For those who don't know Part 7 (Determinants)

$\quad \quad \quad \quad \quad \left| \begin{matrix} x-y & y & x \\ (x-y)(x+y) & { y }^{ 2 } & { x }^{ 2 }+xy \\ (x-y)({ x }^{ 2 }+xy+{ y }^{ 2 }) & { y }^{ 3 } & { x }^{ 3 }+{ x }^{ 2 }y+x{ y }^{ 2 } \end{matrix} \right| \\ \quad \quad \quad \quad \quad \left| \begin{matrix} x-y & y & x \\ (x-y)(x+y)) & { y }^{ 2 } & { x(x }+y) \\ (x-y)({ x }^{ 2 }+xy+{ y }^{ 2 }) & { y }^{ 3 } & { x(x }^{ 2 }+{ x }y+{ y }^{ 2 }) \end{matrix} \right|$

By taking common factors $(x-y)$ from ${ C }_{ 1 }$ , y from ${ C }_{ 2 }$ and x from ${ C }_{ 3 }$ .

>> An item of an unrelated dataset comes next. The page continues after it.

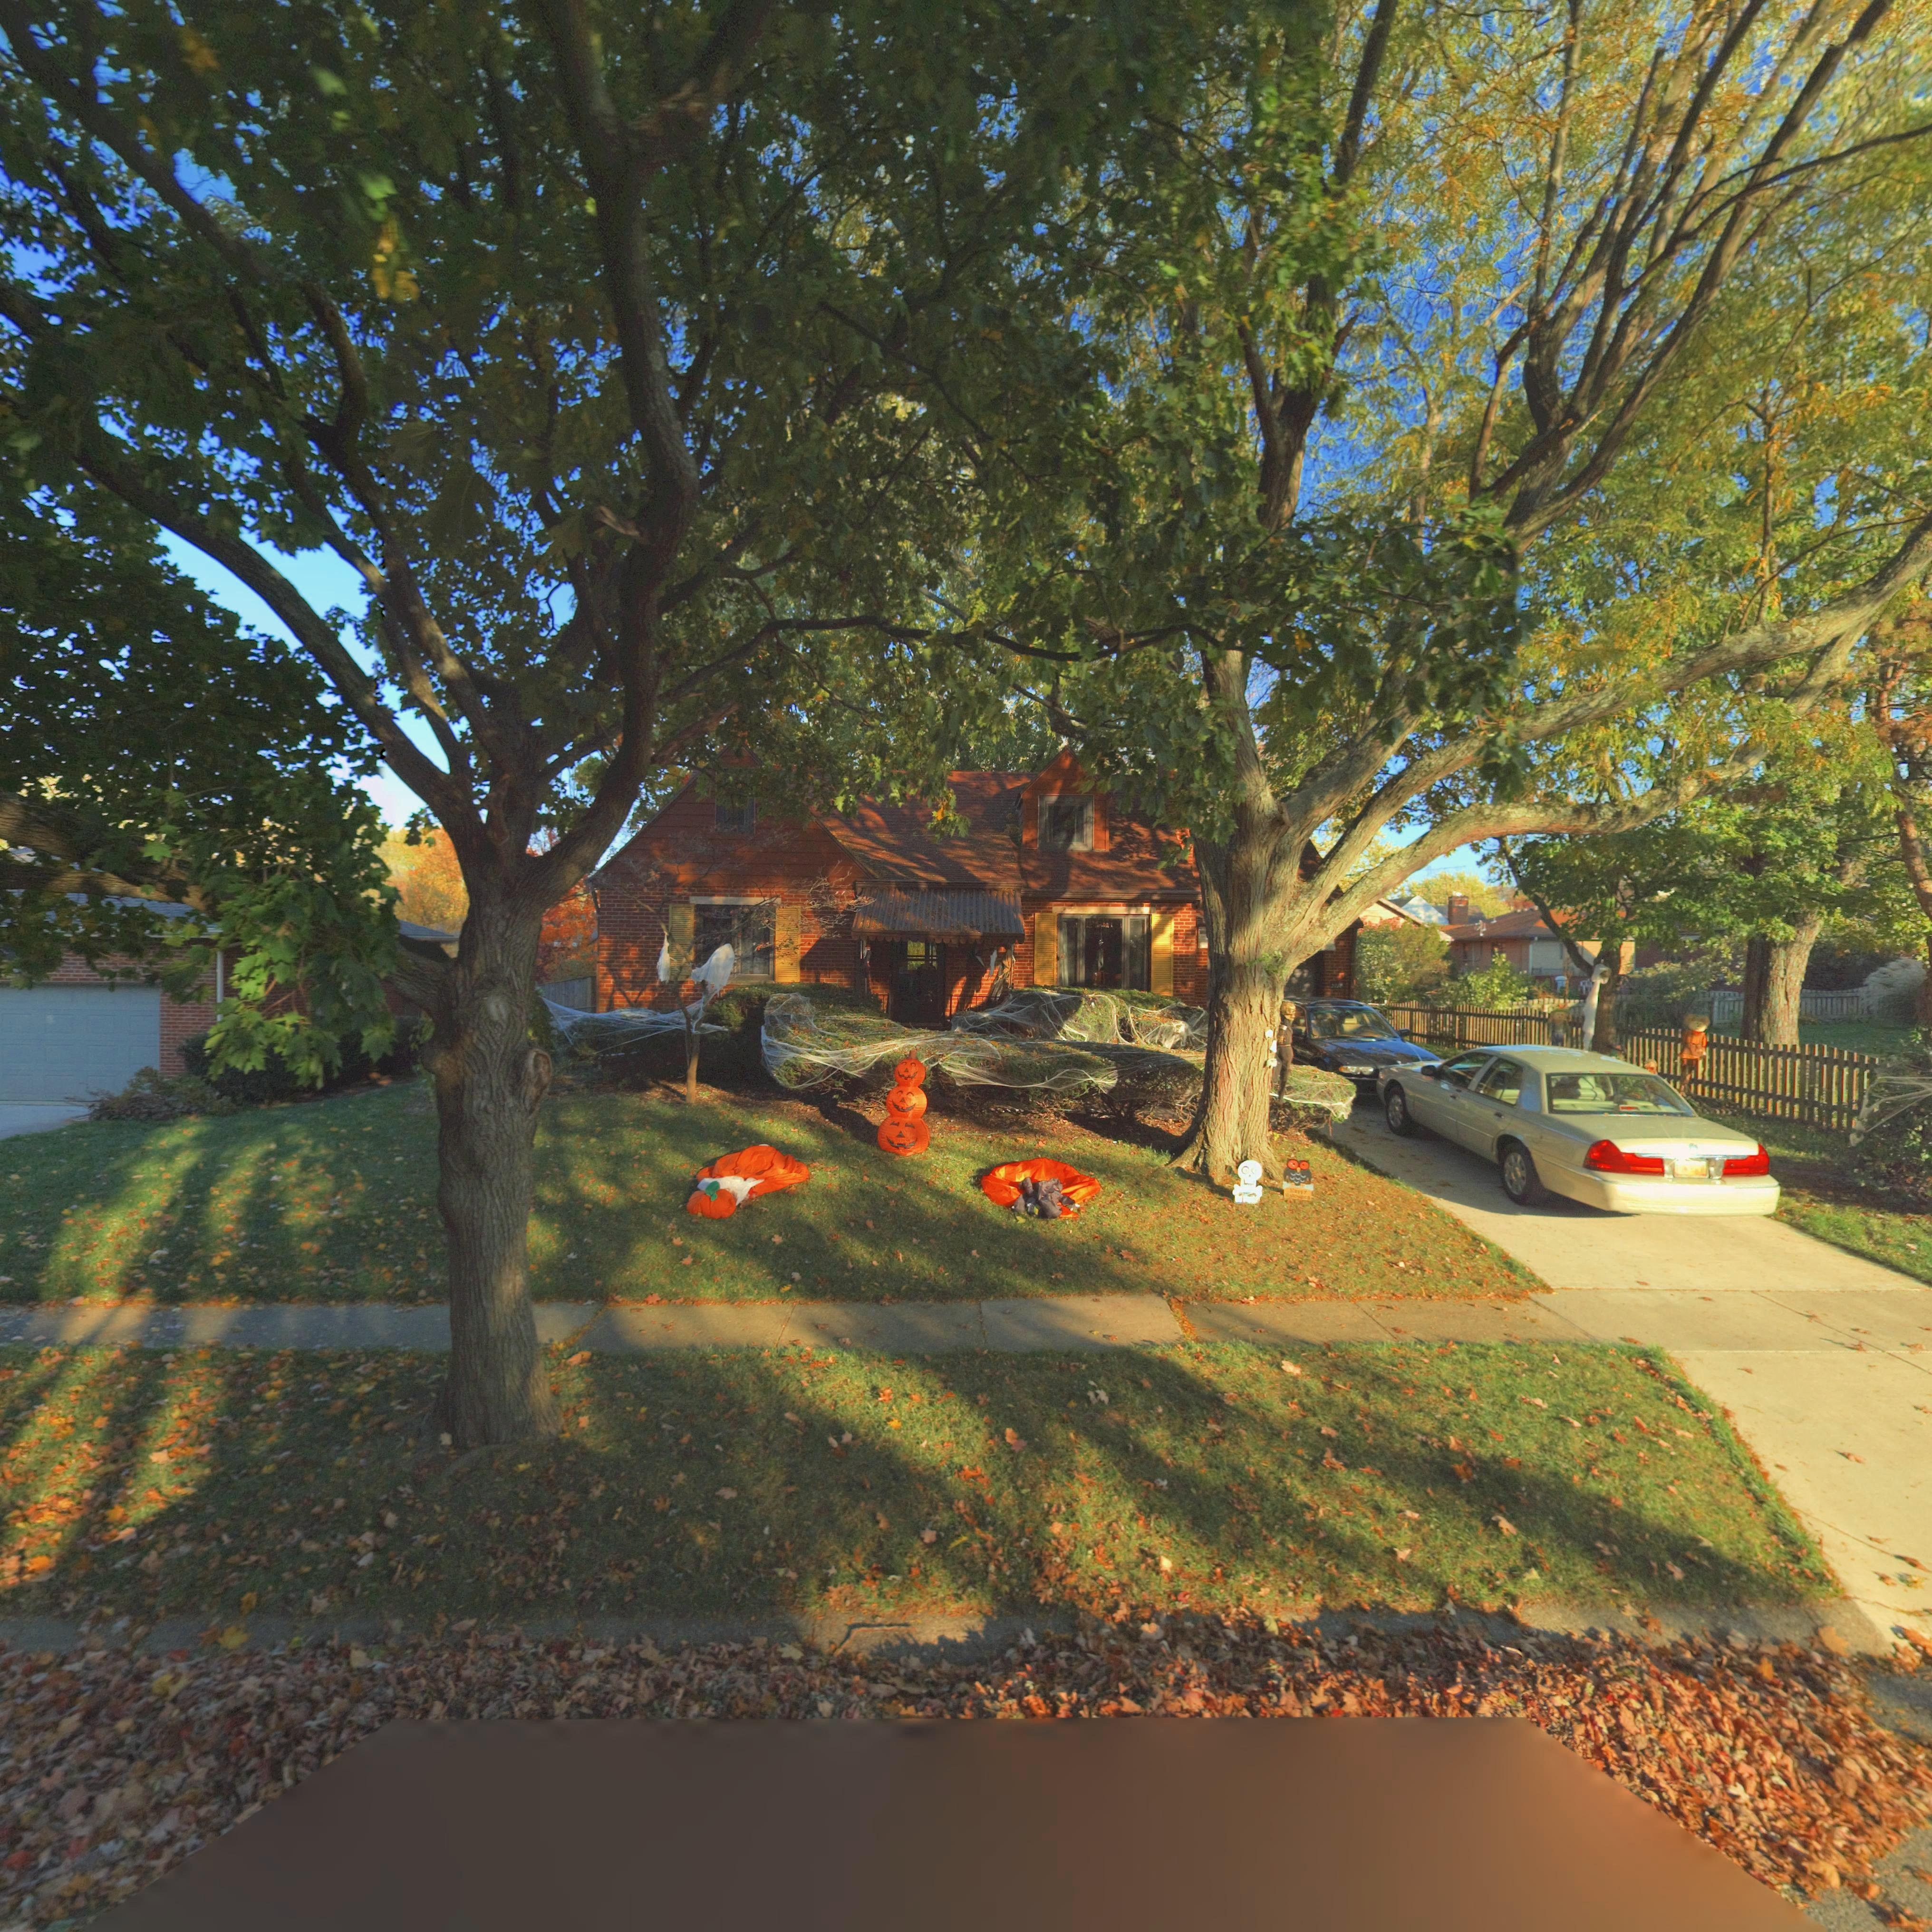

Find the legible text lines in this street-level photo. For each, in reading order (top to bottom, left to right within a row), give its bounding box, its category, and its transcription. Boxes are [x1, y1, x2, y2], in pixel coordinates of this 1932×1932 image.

[1331, 984, 1343, 989] StreetNumber: 371*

$xy(x-y)\left| \begin{matrix} 1 & 1 & 1 \\ (x+y) & { y } & { (x }+y) \\ ({ x }^{ 2 }+xy+{ y }^{ 2 }) & { y }^{ 2 } & { (x }^{ 2 }+{ x }y+{ y }^{ 2 }) \end{matrix} \right|$

One of the proprieties of determinant is when two rows or two columns are equal ,the determinant equals to $0$

$\because { C }_{ 1 }={ C }_{ 3 }\\ \therefore xy(x-y)[0]=\boxed { 0 }$

• If we look closely enough, we can figure it out that the first column and the third column are equal.
• The third column is the result of the first column times $( \frac{x}{x - y} )$ .
• As result, when two or more columns are equal, the determinant is zero.